As someone who will not be reconciled to the perversion of the constitutional framework (any less nebulous definition would be over-generous) there is a feeling of stasis at present, before the legal and Parliamentary direction becomes clear. The failure to articulate the centrality of the rule of law is a criminal omission on the part of May and her adventurist crew, and should be chased down by all those concerned that whatever the outcome, there is a representative decision. Instead Corbyn has spent his time alternately denying that his activists have an attitude problem and not articulating any specific reason why any floating voter should consider a Labour vote.
With a government of spies, this is not going to be acceptable for long. The approach adopted by Sturgeon in Scotland manages to combine a wider national interest with partisan advantage, and this needs to be adopted and developed across the other three nations of the UK. The challenge to peace and stability posed by the inept drafting and deliberate obfuscation over the status of the Northern Irish constitutional settlement deserves to be explored further, and answers given that do not change with the phases of the moon or whichever planet Davis happens to be imagining.

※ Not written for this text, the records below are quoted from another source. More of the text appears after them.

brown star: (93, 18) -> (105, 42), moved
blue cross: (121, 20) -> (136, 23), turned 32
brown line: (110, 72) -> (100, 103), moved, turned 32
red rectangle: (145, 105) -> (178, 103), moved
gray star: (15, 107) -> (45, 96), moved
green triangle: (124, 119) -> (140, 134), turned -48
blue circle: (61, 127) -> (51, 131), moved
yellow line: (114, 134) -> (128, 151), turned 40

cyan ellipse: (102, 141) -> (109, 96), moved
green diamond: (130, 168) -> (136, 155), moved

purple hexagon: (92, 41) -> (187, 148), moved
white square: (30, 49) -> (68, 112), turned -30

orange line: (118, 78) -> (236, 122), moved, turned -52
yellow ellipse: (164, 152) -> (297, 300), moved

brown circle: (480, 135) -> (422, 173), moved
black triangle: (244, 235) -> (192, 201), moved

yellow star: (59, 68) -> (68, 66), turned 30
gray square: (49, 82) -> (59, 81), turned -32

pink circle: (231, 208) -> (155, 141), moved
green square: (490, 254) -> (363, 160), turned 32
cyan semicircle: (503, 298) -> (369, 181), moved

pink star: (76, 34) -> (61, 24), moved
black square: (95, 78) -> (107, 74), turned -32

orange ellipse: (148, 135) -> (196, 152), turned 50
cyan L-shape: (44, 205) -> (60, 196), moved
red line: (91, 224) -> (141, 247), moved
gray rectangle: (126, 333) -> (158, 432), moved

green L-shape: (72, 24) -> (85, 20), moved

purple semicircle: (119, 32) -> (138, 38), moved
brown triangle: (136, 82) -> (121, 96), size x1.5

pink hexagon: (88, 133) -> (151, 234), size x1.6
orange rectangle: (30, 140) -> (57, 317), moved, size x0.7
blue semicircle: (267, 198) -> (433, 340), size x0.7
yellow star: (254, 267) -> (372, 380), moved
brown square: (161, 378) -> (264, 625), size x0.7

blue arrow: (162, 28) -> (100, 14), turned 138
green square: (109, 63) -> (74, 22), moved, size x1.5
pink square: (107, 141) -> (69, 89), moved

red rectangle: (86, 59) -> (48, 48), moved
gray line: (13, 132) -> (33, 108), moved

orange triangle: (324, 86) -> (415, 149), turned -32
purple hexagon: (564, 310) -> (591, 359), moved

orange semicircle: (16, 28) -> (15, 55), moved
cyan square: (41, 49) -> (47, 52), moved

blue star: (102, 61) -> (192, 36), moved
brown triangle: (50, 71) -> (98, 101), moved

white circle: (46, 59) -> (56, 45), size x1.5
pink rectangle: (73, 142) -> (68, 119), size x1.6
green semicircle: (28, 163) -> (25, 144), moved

The closest parallel I can work through is the phoney way period after September 1939. That was a similar period of national delusion, and ended badly. Whereas in 1941 the United States and Soviet Union's immersion in conflict caused them to ride to the rescue of plucky little Britain, it is difficult to see where any external help could emerge from. We are a global laughing stock, casting ourself adrift, and there is nobody in charge. Ashamed to be defined British, in a racist timewarp, it would be tempting to give up - but there is no way I would ever give the motley rabble the satisfaction.